Some might think, though, that he took it a little too far? It’s one thing to say environmentalists want power, but another to say “and their sole objective for gaining that power is to change the economy and transfer power to government and take over your life.” But my view is, why not? No one watching this video is going to even blink. Sure—that must be their real objective.

Big Green monster

And the anthropomorphizing – very nicely done! Big Green, Big Goliath. Give them a sentient Big Monster to visualize and be frightened of. Excellent distractor. Again, though, saying Big Green is bigger than Big Pharma or Big Tech? Maybe going too far…Greenpeace brings in $300 million a year globally, and 350.org about $20 million. While Pfizer alone brings in $50 billion a year, and Google alone, $160 billion. Undercuts his argument?

Again, nah. A handful of irritable comments about that on the YouTube page, amidst tens of thousands of other comments. That’s all that’s going to happen, at most. We’re fine.

Reluctantly I’ll admit it was prudent for O’Handley to throw something in to pretend like he’s trying to meet in the middle. Sure, he says, “the climate is changing.” But have no fear, O’Handley never gives an inch: it appears to be “slowly” warming, “though we can’t be sure”; “if” it continues to warm, it “could” cause problems “sometime in the distant future”; industrialization “probably” plays “a role” in this warming process. See? We’re just trying to have a friendly, respectful, rational conversation here. Heh heh. Now our viewer has the right talking points. Make them feel smart.

I do wonder, though, whether they’ll ever ask about what we mean by “taking away your freedom.”   We’d of course like them to visualize something Orwellian. But what happens when they realize that environmentalist power is not going to personally affect them in any meaningful way?

I also worry that it might be a loser to keep hitting on the “we’ve got it so good thanks to capitalism” theme… I fear that, with the younger generation, we’ve already lost that one. It’s not the Reagan era any more. Millennials and Gen Z-ers aren’t doing that great.

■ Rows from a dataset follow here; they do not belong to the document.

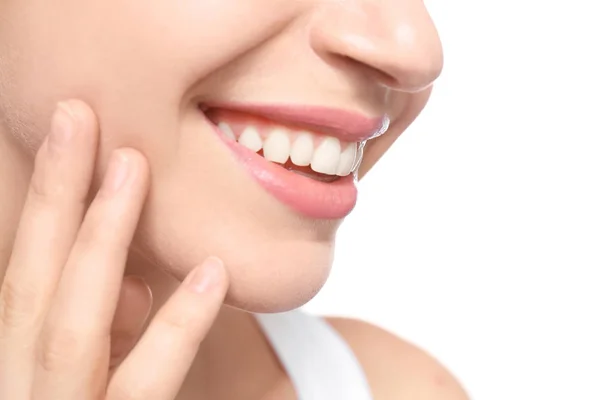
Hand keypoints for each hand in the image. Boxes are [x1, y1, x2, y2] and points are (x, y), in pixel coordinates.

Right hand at [0, 100, 228, 398]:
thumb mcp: (85, 381)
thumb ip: (103, 333)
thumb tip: (138, 275)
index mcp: (18, 361)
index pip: (26, 272)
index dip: (44, 200)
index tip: (70, 130)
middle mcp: (20, 385)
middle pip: (33, 281)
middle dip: (54, 198)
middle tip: (81, 118)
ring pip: (71, 325)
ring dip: (100, 241)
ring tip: (131, 168)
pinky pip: (143, 388)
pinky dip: (174, 330)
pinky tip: (209, 274)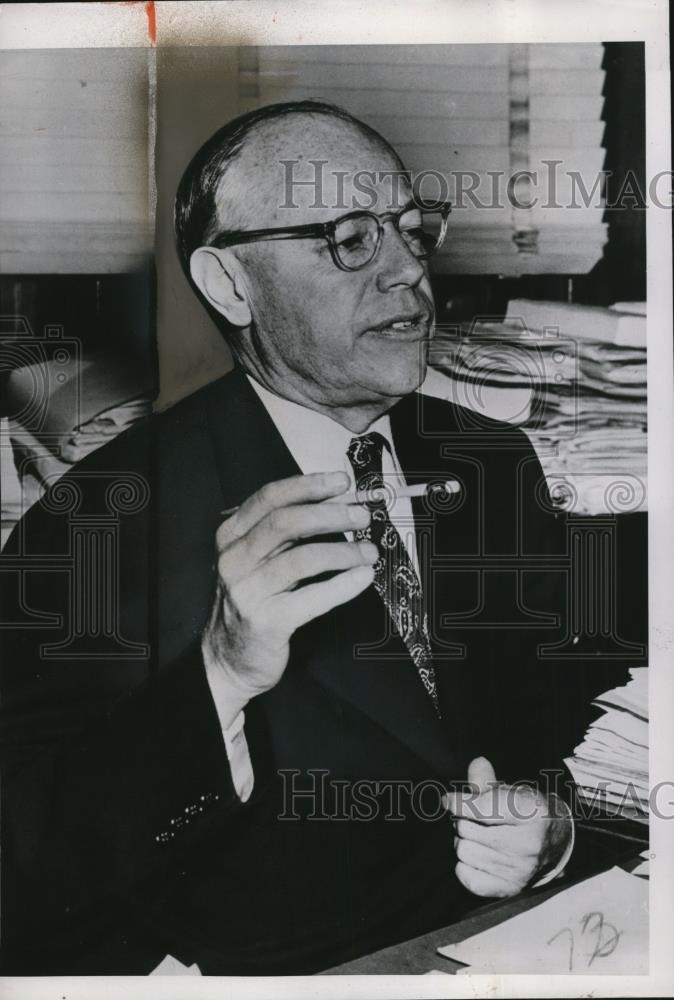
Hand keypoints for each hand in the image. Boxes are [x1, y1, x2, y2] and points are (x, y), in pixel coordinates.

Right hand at [202, 471, 376, 725]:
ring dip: (344, 552)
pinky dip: (343, 585)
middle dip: (330, 515)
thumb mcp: (256, 558)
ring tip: (369, 551)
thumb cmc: (253, 600)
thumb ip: (286, 532)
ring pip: (303, 559)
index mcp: (230, 536)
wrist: (228, 659)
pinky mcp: (267, 622)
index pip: (269, 498)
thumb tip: (337, 502)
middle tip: (362, 516)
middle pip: (286, 523)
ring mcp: (247, 591)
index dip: (308, 486)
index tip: (342, 482)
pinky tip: (362, 578)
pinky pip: (313, 597)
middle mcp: (234, 560)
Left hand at [444, 757, 571, 897]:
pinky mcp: (511, 888)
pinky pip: (468, 877)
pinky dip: (464, 866)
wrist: (556, 844)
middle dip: (461, 820)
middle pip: (467, 829)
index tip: (448, 799)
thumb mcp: (514, 791)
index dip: (458, 802)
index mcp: (531, 811)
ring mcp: (520, 869)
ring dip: (462, 841)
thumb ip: (489, 780)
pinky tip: (476, 855)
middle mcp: (528, 843)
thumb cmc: (529, 813)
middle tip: (467, 818)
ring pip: (464, 851)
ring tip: (474, 836)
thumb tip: (476, 764)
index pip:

We might not, at any rate, have much luck with the fence-sitters. But this video definitely will fire up our base, getting in the key trigger words: Freedom, Nancy Pelosi, Israel, Solyndra. Truth. Some excellent, liberal-loathing community building. Applause, then, to O’Handley! I don’t see much that I would have done differently.

As an aside… fooling young people isn’t something I love doing. But in fifty years none of it is going to matter. And in the meantime, we’re not going to let those bloodsucking Washington bureaucrats tax away our wealth.